- Task requirements:
Transcribe every line of the following material in full, preserving each entry precisely.

- Input rows:
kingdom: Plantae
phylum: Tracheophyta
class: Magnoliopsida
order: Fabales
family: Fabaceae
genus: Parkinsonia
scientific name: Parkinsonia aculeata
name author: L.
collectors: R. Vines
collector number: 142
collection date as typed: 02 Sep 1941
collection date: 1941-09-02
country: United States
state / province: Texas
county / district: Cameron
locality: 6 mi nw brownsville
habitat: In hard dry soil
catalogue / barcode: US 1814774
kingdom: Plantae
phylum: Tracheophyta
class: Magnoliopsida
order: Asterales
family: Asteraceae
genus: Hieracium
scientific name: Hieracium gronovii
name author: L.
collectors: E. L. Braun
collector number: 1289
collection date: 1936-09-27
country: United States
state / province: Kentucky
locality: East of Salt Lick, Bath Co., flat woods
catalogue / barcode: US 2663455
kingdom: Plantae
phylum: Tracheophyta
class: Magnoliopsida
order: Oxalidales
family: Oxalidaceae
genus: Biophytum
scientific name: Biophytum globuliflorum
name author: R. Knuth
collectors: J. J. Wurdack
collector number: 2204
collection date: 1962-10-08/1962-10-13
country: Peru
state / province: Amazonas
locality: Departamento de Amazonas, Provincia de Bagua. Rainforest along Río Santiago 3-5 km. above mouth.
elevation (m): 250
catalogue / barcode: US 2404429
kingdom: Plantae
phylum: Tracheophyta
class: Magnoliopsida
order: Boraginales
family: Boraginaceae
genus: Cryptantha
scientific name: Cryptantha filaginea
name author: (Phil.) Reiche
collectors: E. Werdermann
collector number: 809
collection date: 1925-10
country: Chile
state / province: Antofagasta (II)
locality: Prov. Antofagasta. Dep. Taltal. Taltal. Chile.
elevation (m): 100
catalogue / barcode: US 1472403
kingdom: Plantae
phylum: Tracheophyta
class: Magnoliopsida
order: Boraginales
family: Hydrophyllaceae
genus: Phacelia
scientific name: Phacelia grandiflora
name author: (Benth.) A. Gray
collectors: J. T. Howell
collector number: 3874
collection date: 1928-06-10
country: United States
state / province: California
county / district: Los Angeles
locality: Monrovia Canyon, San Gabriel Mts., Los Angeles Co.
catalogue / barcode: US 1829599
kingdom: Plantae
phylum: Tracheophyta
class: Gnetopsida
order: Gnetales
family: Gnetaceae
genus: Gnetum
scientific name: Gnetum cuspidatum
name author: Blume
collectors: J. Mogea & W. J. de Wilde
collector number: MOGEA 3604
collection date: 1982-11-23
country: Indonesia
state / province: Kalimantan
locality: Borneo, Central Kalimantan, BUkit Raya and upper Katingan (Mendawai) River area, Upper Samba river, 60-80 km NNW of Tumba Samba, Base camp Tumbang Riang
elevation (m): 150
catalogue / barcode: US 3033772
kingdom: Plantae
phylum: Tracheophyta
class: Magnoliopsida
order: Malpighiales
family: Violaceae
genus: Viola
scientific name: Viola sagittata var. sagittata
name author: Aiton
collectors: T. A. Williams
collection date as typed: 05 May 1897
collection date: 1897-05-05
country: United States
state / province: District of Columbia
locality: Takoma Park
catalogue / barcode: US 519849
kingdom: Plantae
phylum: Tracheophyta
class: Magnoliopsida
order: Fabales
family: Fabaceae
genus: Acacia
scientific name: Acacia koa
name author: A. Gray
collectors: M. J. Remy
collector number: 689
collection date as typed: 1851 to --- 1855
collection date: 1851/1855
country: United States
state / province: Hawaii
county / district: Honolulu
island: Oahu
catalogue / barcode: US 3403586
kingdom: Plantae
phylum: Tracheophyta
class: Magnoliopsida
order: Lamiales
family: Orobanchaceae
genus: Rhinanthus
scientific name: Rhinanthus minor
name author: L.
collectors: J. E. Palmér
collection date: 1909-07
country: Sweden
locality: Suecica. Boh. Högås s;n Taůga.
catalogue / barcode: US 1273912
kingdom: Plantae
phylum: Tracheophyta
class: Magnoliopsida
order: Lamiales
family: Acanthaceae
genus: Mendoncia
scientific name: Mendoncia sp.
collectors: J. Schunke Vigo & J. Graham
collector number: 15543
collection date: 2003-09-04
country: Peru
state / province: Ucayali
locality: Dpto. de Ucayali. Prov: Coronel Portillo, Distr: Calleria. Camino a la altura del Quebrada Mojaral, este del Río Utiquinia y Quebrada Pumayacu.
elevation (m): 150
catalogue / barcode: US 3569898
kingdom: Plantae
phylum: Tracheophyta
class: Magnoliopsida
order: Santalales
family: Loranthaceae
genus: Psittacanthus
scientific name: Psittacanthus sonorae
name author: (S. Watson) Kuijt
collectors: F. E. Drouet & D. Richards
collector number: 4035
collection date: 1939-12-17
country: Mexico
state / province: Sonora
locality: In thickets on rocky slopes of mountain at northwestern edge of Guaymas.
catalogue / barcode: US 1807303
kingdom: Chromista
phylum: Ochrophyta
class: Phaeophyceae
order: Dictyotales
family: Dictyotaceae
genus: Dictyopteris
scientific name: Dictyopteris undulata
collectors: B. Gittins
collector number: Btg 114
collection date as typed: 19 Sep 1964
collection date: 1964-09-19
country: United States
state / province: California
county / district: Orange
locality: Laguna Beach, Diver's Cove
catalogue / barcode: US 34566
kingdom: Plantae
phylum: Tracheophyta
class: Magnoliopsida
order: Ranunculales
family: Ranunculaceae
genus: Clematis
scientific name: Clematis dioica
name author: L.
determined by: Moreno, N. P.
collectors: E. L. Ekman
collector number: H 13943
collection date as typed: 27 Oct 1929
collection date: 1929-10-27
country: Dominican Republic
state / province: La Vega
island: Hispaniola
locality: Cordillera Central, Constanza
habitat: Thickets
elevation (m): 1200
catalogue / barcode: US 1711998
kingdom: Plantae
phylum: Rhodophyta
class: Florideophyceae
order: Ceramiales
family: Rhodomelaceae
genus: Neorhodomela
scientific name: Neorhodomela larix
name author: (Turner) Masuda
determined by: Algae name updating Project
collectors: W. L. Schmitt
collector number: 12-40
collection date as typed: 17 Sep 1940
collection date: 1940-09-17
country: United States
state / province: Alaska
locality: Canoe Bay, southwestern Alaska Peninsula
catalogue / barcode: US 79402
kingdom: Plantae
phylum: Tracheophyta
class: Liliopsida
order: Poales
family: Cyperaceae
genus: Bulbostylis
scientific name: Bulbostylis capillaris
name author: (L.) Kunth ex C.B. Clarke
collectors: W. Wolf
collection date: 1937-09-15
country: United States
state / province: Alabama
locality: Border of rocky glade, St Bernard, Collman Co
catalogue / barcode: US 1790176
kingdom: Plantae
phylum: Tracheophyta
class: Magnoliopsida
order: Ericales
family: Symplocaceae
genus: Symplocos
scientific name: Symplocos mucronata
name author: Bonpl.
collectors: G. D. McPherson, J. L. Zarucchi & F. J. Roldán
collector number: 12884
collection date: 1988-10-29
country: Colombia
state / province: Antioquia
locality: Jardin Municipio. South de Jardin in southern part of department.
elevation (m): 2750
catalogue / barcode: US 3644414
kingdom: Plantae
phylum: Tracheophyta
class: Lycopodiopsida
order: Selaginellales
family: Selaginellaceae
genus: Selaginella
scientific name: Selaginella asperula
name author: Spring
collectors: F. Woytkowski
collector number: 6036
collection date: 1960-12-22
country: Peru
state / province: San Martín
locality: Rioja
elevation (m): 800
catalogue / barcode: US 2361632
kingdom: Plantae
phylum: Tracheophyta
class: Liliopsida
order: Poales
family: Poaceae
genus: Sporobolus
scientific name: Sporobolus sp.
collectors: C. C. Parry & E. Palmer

- In response:
kingdom: Plantae
phylum: Tracheophyta
class: Magnoliopsida
order: Fabales
family: Fabaceae
genus: Parkinsonia
scientific name: Parkinsonia aculeata
name author: L.
collectors: R. Vines
collector number: 142
collection date as typed: 02 Sep 1941
collection date: 1941-09-02
country: United States
state / province: Texas
county / district: Cameron
locality: 6 mi nw brownsville
habitat: In hard dry soil
catalogue / barcode: US 1814774
kingdom: Plantae
phylum: Tracheophyta
class: Magnoliopsida
order: Asterales
family: Asteraceae
genus: Hieracium
scientific name: Hieracium gronovii
name author: L.
collectors: E. L. Braun
collector number: 1289
collection date: 1936-09-27
country: United States
state / province: Kentucky
locality: East of Salt Lick, Bath Co., flat woods
catalogue / barcode: US 2663455
kingdom: Plantae
phylum: Tracheophyta
class: Magnoliopsida
order: Oxalidales
family: Oxalidaceae
genus: Biophytum
scientific name: Biophytum globuliflorum
name author: R. Knuth
collectors: J. J. Wurdack
collector number: 2204
collection date: 1962-10-08/1962-10-13
country: Peru
state / province: Amazonas
locality: Departamento de Amazonas, Provincia de Bagua. Rainforest along Río Santiago 3-5 km. above mouth.
elevation (m): 250
catalogue / barcode: US 2404429
kingdom: Plantae
phylum: Tracheophyta
class: Magnoliopsida
order: Boraginales
family: Boraginaceae
genus: Cryptantha
scientific name: Cryptantha filaginea
name author: (Phil.) Reiche
collectors: E. Werdermann
collector number: 809
collection date: 1925-10
country: Chile
state / province: Antofagasta (II)
locality: Prov. Antofagasta. Dep. Taltal. Taltal. Chile.
elevation (m): 100
catalogue / barcode: US 1472403
kingdom: Plantae
phylum: Tracheophyta
class: Magnoliopsida
order: Boraginales
family: Hydrophyllaceae
genus: Phacelia
scientific name: Phacelia grandiflora
name author: (Benth.) A. Gray
collectors: J. T. Howell
collector number: 3874
collection date: 1928-06-10
country: United States
state / province: California
county / district: Los Angeles
locality: Monrovia Canyon, San Gabriel Mts., Los Angeles Co.
catalogue / barcode: US 1829599
kingdom: Plantae
phylum: Tracheophyta
class: Gnetopsida
order: Gnetales
family: Gnetaceae
genus: Gnetum
scientific name: Gnetum cuspidatum
name author: Blume
collectors: J. Mogea & W. J. de Wilde
collector number: MOGEA 3604
collection date: 1982-11-23
country: Indonesia
state / province: Kalimantan
locality: Borneo, Central Kalimantan, BUkit Raya and upper Katingan (Mendawai) River area, Upper Samba river, 60-80 km NNW of Tumba Samba, Base camp Tumbang Riang
elevation (m): 150
catalogue / barcode: US 3033772
kingdom: Plantae
phylum: Tracheophyta
class: Magnoliopsida
order: Malpighiales
family: Violaceae
genus: Viola
scientific name: Viola sagittata var. sagittata
name author: Aiton
collectors: T. A. Williams
collection date as typed: 05 May 1897
collection date: 1897-05-05
country: United States
state / province: District of Columbia
locality: Takoma Park
catalogue / barcode: US 519849
kingdom: Plantae
phylum: Tracheophyta
class: Magnoliopsida
order: Fabales
family: Fabaceae
genus: Acacia
scientific name: Acacia koa
name author: A. Gray
collectors: M. J. Remy
collector number: 689
collection date as typed: 1851 to --- 1855
collection date: 1851/1855
country: United States
state / province: Hawaii
county / district: Honolulu
island: Oahu
catalogue / barcode: US 3403586
kingdom: Plantae
phylum: Tracheophyta
class: Magnoliopsida
order: Lamiales
family: Orobanchaceae
genus: Rhinanthus
scientific name: Rhinanthus minor
name author: L.
collectors: J. E. Palmér
collection date: 1909-07
country: Sweden
locality: Suecica. Boh. Högås s;n Taůga.
catalogue / barcode: US 1273912
kingdom: Plantae
phylum: Tracheophyta
class: Magnoliopsida
order: Lamiales
family: Acanthaceae
genus: Mendoncia
scientific name: Mendoncia sp.
collectors: J. Schunke Vigo & J. Graham
collector number: 15543
collection date: 2003-09-04
country: Peru
state / province: Ucayali
locality: Dpto. de Ucayali. Prov: Coronel Portillo, Distr: Calleria. Camino a la altura del Quebrada Mojaral, este del Río Utiquinia y Quebrada Pumayacu.
elevation (m): 150
catalogue / barcode: US 3569898
kingdom: Plantae
phylum: Tracheophyta
class: Magnoliopsida
order: Santalales
family: Loranthaceae
genus: Psittacanthus
scientific name: Psittacanthus sonorae
name author: (S. Watson) Kuijt
collectors: F. E. Drouet & D. Richards
collector number: 4035
collection date: 1939-12-17
country: Mexico
state / province: Sonora
locality: In thickets on rocky slopes of mountain at northwestern edge of Guaymas.
catalogue / barcode: US 1807303
kingdom: Chromista
phylum: Ochrophyta
class: Phaeophyceae
order: Dictyotales
family: Dictyotaceae
genus: Dictyopteris
scientific name: Dictyopteris undulata
collectors: B. Gittins
collector number: Btg 114
collection date as typed: 19 Sep 1964
collection date: 1964-09-19
country: United States
state / province: California
county / district: Orange
locality: Laguna Beach, Diver's Cove
catalogue / barcode: US 34566
kingdom: Plantae
phylum: Tracheophyta
class: Magnoliopsida
order: Ranunculales
family: Ranunculaceae
genus: Clematis
scientific name: Clematis dioica
name author: L.
determined by: Moreno, N. P.
collectors: E. L. Ekman
collector number: H 13943
collection date as typed: 27 Oct 1929
collection date: 1929-10-27
country: Dominican Republic
state / province: La Vega
island: Hispaniola
locality: Cordillera Central, Constanza
habitat: Thickets
elevation (m): 1200
catalogue / barcode: US 1711998
kingdom: Plantae
phylum: Rhodophyta
class: Florideophyceae
order: Ceramiales
family: Rhodomelaceae
genus: Neorhodomela
scientific name: Neorhodomela larix
name author: (Turner) Masuda
determined by: Algae name updating Project
collectors: W. L. Schmitt
collector number: 12-40
collection date as typed: 17 Sep 1940
collection date: 1940-09-17
country: United States
state / province: Alaska
locality: Canoe Bay, southwestern Alaska Peninsula
catalogue / barcode: US 79402
kingdom: Plantae
phylum: Tracheophyta
class: Liliopsida
order: Poales
family: Cyperaceae
genus: Bulbostylis
scientific name: Bulbostylis capillaris
name author: (L.) Kunth ex C.B. Clarke
collectors: W. Wolf
collection date: 1937-09-15
country: United States
state / province: Alabama
locality: Border of rocky glade, St Bernard, Collman Co
catalogue / barcode: US 1790176
kingdom: Plantae
phylum: Tracheophyta
class: Magnoliopsida
order: Ericales
family: Symplocaceae
genus: Symplocos
scientific name: Symplocos mucronata
name author: Bonpl.
collectors: G. D. McPherson, J. L. Zarucchi & F. J. Roldán
collector number: 12884
collection date: 1988-10-29
country: Colombia
state / province: Antioquia
locality: Jardin Municipio. South de Jardin in southern part of department.
elevation (m): 2750
catalogue / barcode: US 3644414
kingdom: Plantae
phylum: Tracheophyta
class: Lycopodiopsida
order: Selaginellales
family: Selaginellaceae
genus: Selaginella
scientific name: Selaginella asperula
name author: Spring
collectors: F. Woytkowski
collector number: 6036
collection date: 1960-12-22
country: Peru
state / province: San Martín
locality: Rioja
elevation (m): 800
catalogue / barcode: US 2361632
kingdom: Plantae
phylum: Tracheophyta
class: Liliopsida
order: Poales
family: Poaceae
genus: Sporobolus
scientific name: Sporobolus sp.
collectors: C. C. Parry & E. Palmer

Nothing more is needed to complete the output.